Fourteen landrace pigs had acute myocardial infarction-induced cardiogenic shock with minimal arterial pulsatility by microsphere embolization and were afterwards managed 1:1 with either V-A ECMO or ECMELLA for 4 h. Serial blood samples were drawn hourly and analyzed for serum concentrations of interleukin 6 (IL-6), IL-8, tumor necrosis factor alpha, and serum amyloid A (SAA).
An increase in IL-6, IL-8, and SAA levels was observed during the experiment for both groups. At 2-4 h of support, IL-6 levels were higher in ECMELLA compared to V-A ECMO animals (difference: 1416 pg/ml, 1278 pg/ml, and 1030 pg/ml). SAA levels were higher in ECMELLA animals after 3 and 4 h of support (difference: 401 ng/ml and 524 ng/ml) and a significant treatment-by-time effect of ECMELLA on SAA was identified (p = 0.04). No statistical significant between-group differences were observed in carotid artery blood flow, urine output, and lactate levels.
Left ventricular unloading with Impella during V-A ECMO resulted in a more extensive inflammatory reaction despite similar end-organ perfusion.
在某些心源性休克病例中,静脉 - 动脉体外膜肺氧合(V - A ECMO)与经瓣膜微轴流泵(ECMELLA)联合使用。观察性研究表明,ECMELLA可能降低死亡率,但让患者同时使用两种先进的机械支持设备可能会影响早期炎症反应。我们旨在探讨在使用V - A ECMO或ECMELLA治疗的猪心源性休克模型中的炎症生物标志物。
14头长白猪通过微球栓塞诱导急性心肌梗死致心源性休克,动脉搏动微弱,随后按1:1比例分别用V - A ECMO或ECMELLA治疗4小时。每小时采集系列血样,分析血清白细胞介素6(IL - 6)、IL - 8、肿瘤坏死因子α和血清淀粉样蛋白A(SAA)的浓度。

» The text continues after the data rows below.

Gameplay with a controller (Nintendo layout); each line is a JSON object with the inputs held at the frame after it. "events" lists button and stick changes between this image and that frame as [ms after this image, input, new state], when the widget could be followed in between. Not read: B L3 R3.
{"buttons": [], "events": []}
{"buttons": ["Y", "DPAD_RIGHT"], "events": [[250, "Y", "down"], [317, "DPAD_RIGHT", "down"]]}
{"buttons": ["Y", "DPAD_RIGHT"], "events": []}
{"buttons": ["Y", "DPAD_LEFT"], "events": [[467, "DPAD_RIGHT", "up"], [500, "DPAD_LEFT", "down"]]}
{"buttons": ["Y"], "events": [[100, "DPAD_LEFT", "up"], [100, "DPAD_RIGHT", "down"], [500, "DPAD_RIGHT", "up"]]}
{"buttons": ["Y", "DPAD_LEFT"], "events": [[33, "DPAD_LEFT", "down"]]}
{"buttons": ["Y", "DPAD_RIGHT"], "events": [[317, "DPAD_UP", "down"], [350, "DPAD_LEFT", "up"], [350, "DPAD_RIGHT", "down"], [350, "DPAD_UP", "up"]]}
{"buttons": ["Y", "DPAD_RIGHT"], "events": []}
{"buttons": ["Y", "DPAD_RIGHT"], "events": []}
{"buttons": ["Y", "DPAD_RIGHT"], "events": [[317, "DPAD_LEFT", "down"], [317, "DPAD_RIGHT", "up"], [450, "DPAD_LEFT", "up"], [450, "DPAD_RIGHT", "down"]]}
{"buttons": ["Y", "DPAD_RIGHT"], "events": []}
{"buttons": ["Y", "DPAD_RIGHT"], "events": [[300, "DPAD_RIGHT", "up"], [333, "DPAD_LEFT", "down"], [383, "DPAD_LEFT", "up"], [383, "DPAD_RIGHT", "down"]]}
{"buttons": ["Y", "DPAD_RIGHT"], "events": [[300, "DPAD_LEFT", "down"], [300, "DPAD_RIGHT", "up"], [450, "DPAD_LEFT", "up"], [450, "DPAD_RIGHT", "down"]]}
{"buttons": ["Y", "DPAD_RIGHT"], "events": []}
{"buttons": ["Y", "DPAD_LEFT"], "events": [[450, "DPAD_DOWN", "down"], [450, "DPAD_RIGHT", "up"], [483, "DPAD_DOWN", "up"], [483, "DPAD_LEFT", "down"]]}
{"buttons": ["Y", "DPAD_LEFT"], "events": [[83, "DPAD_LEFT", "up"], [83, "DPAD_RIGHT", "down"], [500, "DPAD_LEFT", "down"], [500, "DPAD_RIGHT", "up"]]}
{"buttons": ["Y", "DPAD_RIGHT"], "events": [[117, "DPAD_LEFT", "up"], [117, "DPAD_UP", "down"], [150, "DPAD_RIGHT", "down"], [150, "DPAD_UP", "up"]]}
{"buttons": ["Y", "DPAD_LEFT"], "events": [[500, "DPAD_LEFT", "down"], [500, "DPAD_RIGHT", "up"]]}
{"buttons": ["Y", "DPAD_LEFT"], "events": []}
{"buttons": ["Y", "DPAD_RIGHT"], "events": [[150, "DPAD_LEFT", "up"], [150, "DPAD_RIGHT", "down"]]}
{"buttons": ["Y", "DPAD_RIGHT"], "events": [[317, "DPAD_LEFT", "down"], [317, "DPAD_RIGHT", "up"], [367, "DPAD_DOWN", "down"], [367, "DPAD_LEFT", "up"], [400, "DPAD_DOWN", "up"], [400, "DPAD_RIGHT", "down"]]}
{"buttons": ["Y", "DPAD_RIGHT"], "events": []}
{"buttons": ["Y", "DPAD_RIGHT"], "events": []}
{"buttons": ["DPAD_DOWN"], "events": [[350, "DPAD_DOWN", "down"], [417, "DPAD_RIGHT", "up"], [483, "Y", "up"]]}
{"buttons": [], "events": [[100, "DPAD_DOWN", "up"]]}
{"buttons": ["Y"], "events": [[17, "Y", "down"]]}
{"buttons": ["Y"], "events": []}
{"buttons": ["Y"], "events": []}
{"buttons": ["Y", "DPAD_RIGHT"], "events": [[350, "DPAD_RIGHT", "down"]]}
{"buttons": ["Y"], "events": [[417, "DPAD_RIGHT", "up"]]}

两组实验期间IL - 6、IL - 8和SAA水平均升高。在支持治疗2 - 4小时时,与V - A ECMO组动物相比,ECMELLA组动物的IL - 6水平更高(差异分别为1416 pg/ml、1278 pg/ml和1030 pg/ml)。支持治疗3小时和4小时后,ECMELLA组动物的SAA水平更高(差异分别为401 ng/ml和524 ng/ml),且发现ECMELLA对SAA有显著的治疗时间交互效应(p = 0.04)。在颈动脉血流量、尿量和乳酸水平方面,未观察到组间统计学显著差异。
在V - A ECMO期间使用Impella进行左心室卸载,尽管终末器官灌注相似,但导致了更广泛的炎症反应。